Aims Mavacamten, the first approved myosin inhibitor for symptomatic obstructive hypertrophic cardiomyopathy (oHCM), addresses hypercontractility and left ventricular outflow tract (LVOT) obstruction. This study evaluates real-world experience with mavacamten, focusing on maintenance dose determination to optimise individual therapy and enhance patient safety. Methods 36 patients with symptomatic oHCM who completed the initiating phase of mavacamten therapy were analysed.

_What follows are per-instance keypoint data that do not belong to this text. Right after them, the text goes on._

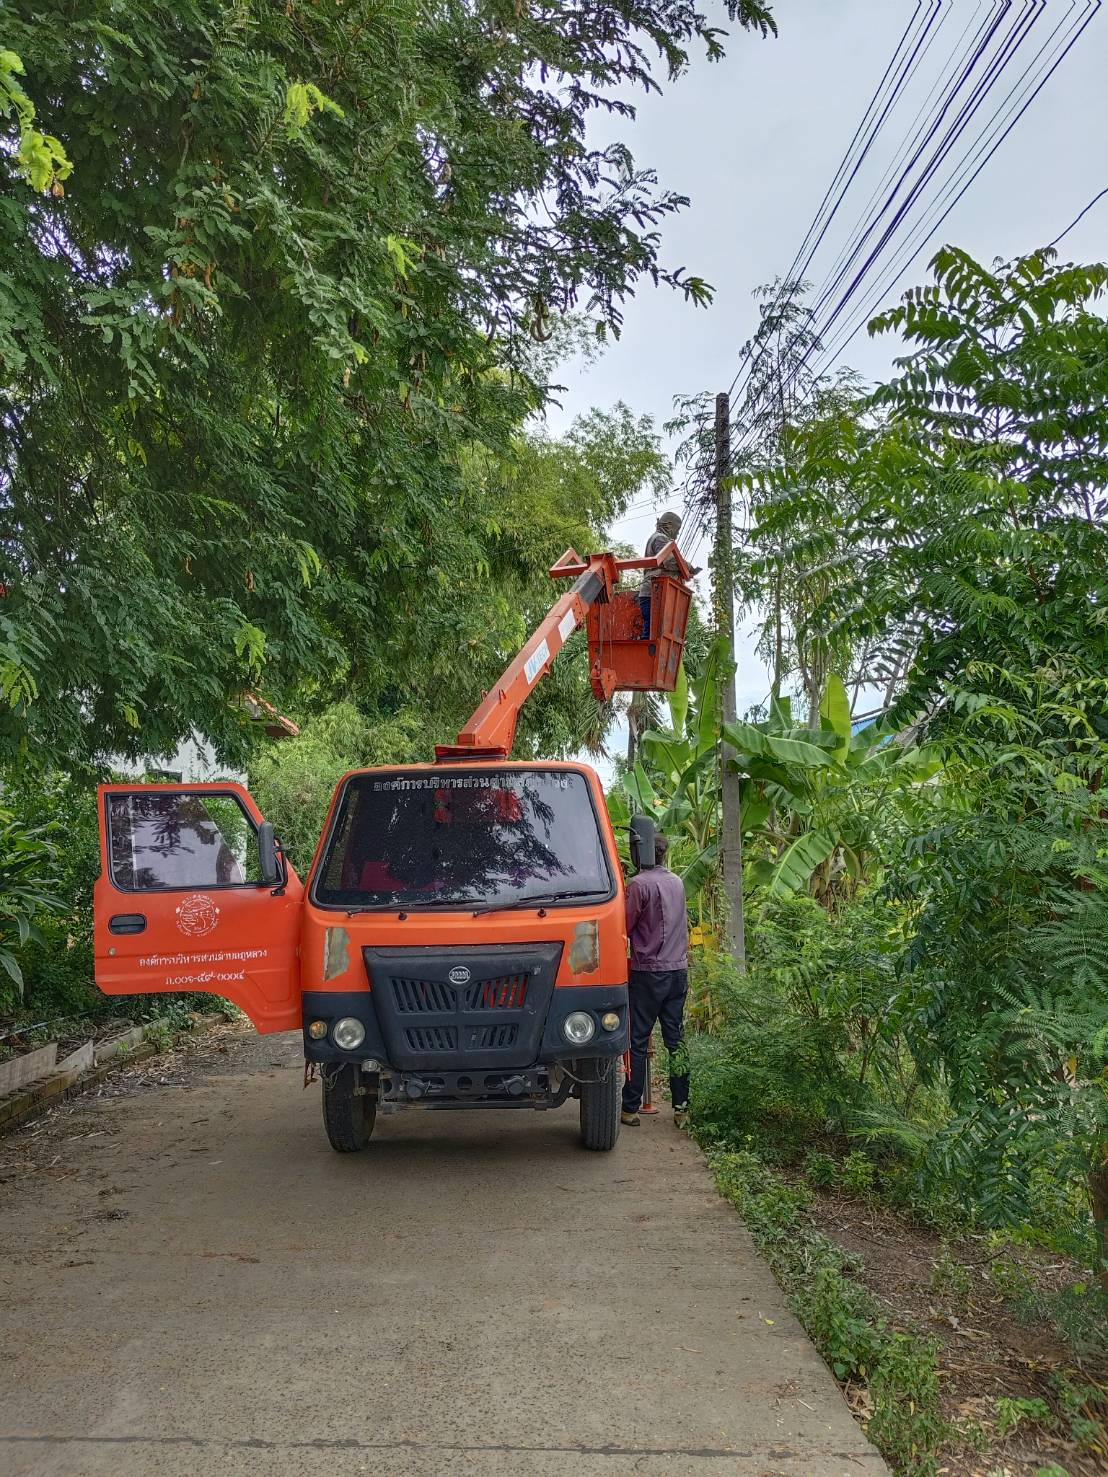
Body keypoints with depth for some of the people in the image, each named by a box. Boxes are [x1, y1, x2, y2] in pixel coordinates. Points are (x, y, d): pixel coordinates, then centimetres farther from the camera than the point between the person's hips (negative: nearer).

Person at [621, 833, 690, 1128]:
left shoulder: (639, 884, -12)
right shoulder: (677, 882, 9)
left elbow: (626, 927, -8)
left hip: (648, 971, -6)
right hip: (678, 971, 6)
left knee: (637, 1041, 1)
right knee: (676, 1039, 8)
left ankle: (630, 1109, 4)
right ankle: (681, 1108, 9)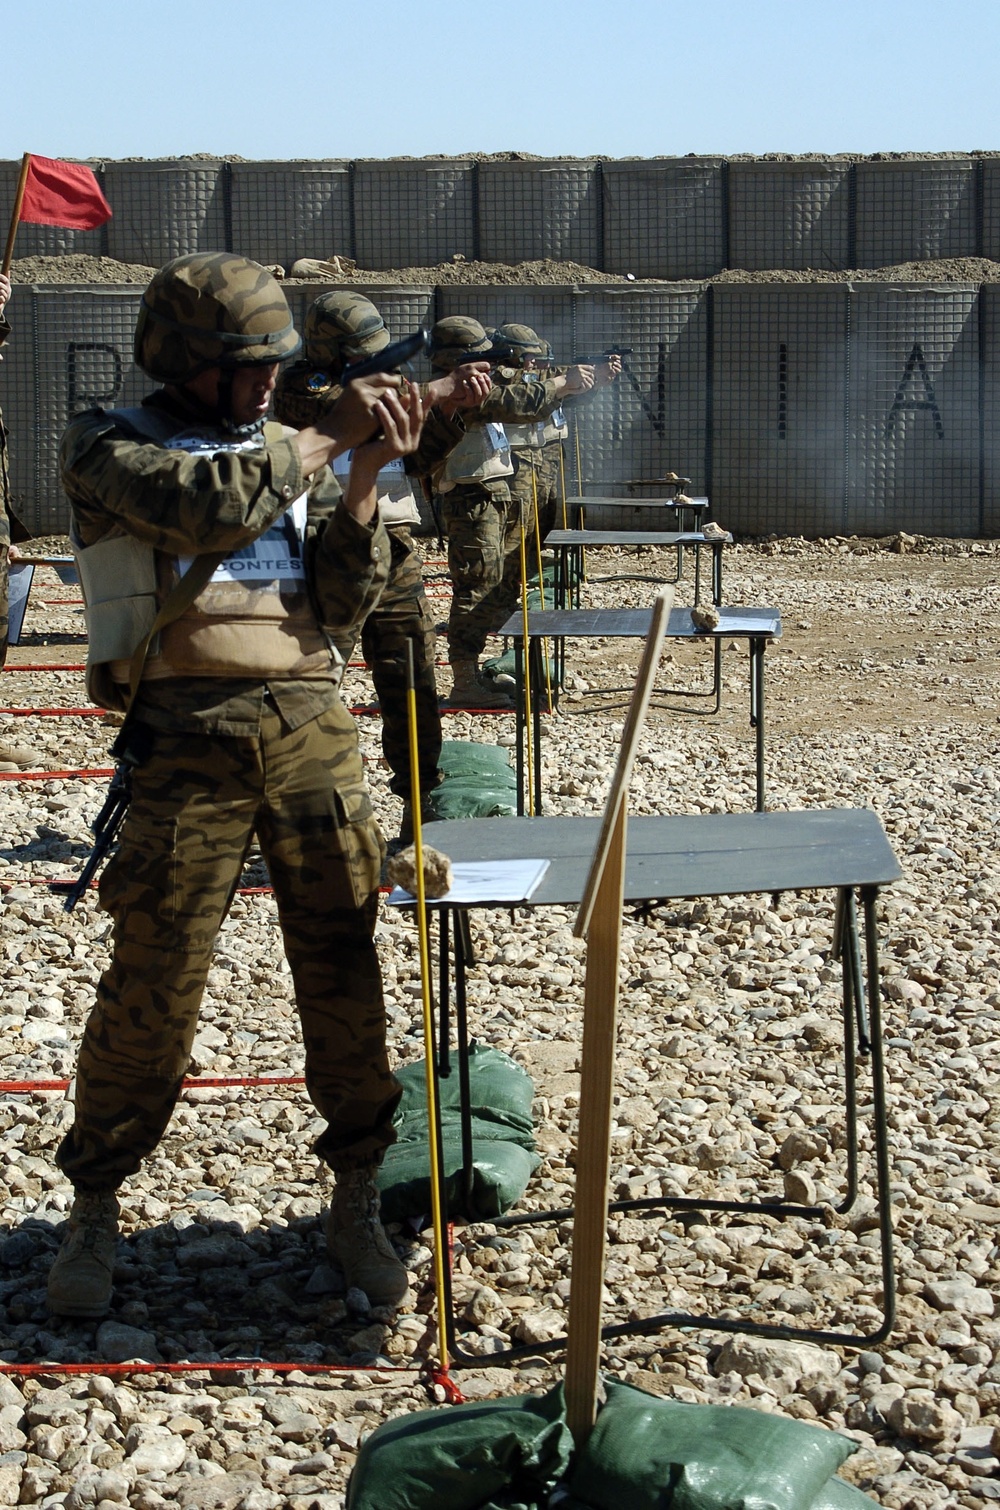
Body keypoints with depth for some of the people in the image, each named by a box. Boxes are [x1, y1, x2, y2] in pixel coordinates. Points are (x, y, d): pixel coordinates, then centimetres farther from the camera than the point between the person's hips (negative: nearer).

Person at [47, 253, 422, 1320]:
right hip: (190, 740, -4)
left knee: (342, 968, 4)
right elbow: (213, 504, -19)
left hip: (311, 728, 4)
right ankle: (93, 1210, 16)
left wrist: (362, 479, -5)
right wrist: (328, 438, -10)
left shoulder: (287, 449, 16)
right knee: (153, 982, -1)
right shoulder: (108, 447, 2)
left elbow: (343, 602, 7)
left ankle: (356, 1206, 17)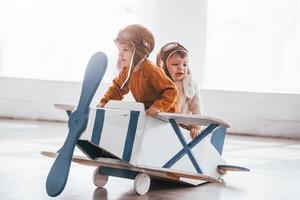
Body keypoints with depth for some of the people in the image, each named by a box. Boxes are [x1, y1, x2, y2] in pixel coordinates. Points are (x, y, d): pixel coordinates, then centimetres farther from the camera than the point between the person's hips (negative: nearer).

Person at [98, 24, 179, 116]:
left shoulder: (151, 70, -25)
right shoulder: (127, 70, 1)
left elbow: (172, 91, -27)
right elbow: (117, 87, 18)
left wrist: (158, 107, -37)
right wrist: (105, 101, 4)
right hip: (144, 111, 8)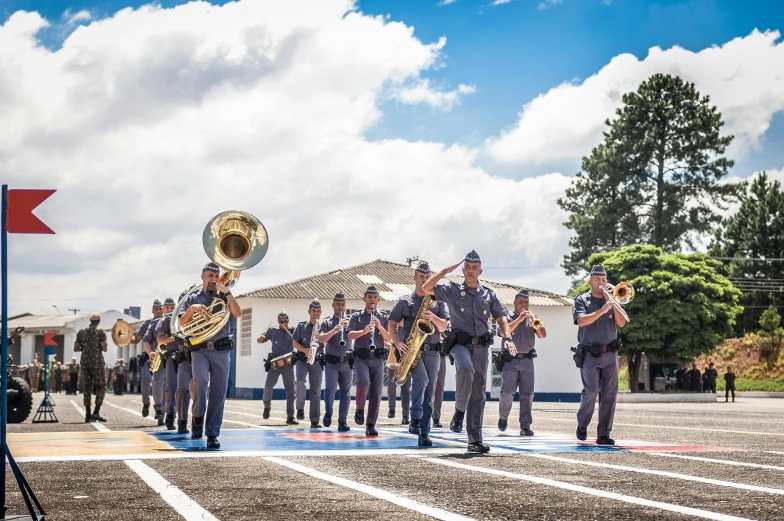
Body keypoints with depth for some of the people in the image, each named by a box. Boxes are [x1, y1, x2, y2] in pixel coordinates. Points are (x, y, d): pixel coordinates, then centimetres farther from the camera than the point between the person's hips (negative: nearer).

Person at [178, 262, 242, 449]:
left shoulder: (224, 297, 13)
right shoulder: (193, 298, 12)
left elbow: (237, 313, -5)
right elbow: (182, 323, 2)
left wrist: (226, 292, -13)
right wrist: (192, 309, -16)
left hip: (221, 350, 1)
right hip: (200, 350, -1)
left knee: (218, 393, -2)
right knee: (200, 381, -26)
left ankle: (213, 434, 4)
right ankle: (197, 419, -7)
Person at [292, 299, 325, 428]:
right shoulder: (302, 326, 8)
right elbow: (295, 343, 6)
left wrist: (320, 338, -17)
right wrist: (304, 350, -12)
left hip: (317, 361, 1)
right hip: (302, 359, -1)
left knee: (316, 391, -3)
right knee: (299, 381, -28)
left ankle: (315, 421, -2)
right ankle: (300, 407, -6)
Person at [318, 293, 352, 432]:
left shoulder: (350, 321, 11)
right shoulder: (327, 322, 4)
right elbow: (321, 339, -10)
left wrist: (348, 326, -18)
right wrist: (333, 330, -26)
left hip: (346, 362, 2)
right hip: (331, 362, -2)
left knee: (345, 392, 1)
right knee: (330, 388, -14)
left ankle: (343, 422, 5)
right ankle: (328, 413, 11)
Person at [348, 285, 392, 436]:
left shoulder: (384, 317, 13)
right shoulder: (356, 316, 8)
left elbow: (388, 338, 3)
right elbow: (350, 335, -4)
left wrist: (379, 327, -14)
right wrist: (364, 331, -22)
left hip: (377, 358, 2)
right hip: (361, 357, -2)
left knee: (376, 394, -2)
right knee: (363, 382, -27)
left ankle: (371, 426, 5)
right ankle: (359, 409, 0)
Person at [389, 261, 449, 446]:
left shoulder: (438, 301, 12)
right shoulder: (404, 302, 8)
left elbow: (444, 326, 5)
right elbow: (392, 325, 8)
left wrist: (433, 318, -16)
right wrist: (398, 343, -9)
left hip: (432, 351, 2)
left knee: (429, 392, 0)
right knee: (421, 378, -29)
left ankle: (424, 434, 3)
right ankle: (415, 420, -24)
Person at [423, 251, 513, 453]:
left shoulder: (489, 294, 13)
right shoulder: (453, 290, 5)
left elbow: (500, 317, 12)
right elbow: (426, 288, -6)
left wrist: (507, 337, -5)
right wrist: (446, 270, -7)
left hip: (481, 346, 3)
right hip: (460, 343, -3)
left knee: (478, 394, 3)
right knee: (466, 369, -36)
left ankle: (475, 440, 7)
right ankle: (459, 410, -14)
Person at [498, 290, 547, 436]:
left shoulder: (532, 319, 13)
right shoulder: (508, 317, 5)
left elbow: (543, 334, 1)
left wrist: (533, 320, -14)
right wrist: (519, 319, -21)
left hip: (527, 360, 3)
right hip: (510, 360, -3)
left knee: (527, 394, -1)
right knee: (507, 392, -10)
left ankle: (525, 426, 2)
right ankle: (503, 417, 15)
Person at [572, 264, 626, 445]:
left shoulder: (610, 300, 14)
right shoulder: (582, 300, 5)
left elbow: (621, 323, 3)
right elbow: (582, 321, -13)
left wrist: (613, 305, -9)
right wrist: (601, 310, -22)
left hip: (610, 354, 4)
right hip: (589, 354, -3)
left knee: (609, 394, -2)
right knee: (591, 390, -11)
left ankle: (604, 434, 2)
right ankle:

CYP2C19 genetic testing determined metabolic status prior to treatment. Echocardiographic measurements (eg, LVOT gradient, left atrial volume index, left ventricular ejection fraction (LVEF) and E/E’) and biomarkers (high-sensitivity troponin I, N-terminal pro B-type natriuretic peptide (NT-proBNP)) were assessed at baseline and after 3 months. Clinical status was evaluated using New York Heart Association (NYHA) class and Kansas City Cardiomyopathy Questionnaire (KCCQ) score. Results The mean age of patients was 60.6±12.1, and all had normal CYP2C19 metabolic status. LVEF was 68% (IQR 8) at baseline and decreased mildly to 60.5% (IQR 7.25; p=0.0004) without cases dropping below 50%. Resting and provoked LVOT gradients decreased from 65 mm Hg (IQR 43.75) and 105 mm Hg (IQR 36.25) to 12 mm Hg (IQR 15.5; p<0.001) and 52.5 mm Hg (IQR 46.5; p<0.001), respectively. NT-proBNP and high-sensitivity troponin I decreased significantly from 1040 ng/mL (IQR 1255) to 285 ng/mL (IQR 483; p=0.0005) and from 11 ng/mL (IQR 15.5) to 10 ng/mL (IQR 5; p<0.0001). Diastolic function improved slightly; and clinically, patients improved significantly, with improvement in NYHA class and increase in KCCQ score. Mean time to reach maintenance dose was 14 weeks, with the necessity of dose adjustments in more than 50% of cases. Conclusion Mavacamten therapy is safe and effective in the initiating phase. Determination of starting and maximum dose is based on CYP2C19 metabolic status, while individualised dose adjustments are guided by echocardiographic response to optimise patient safety.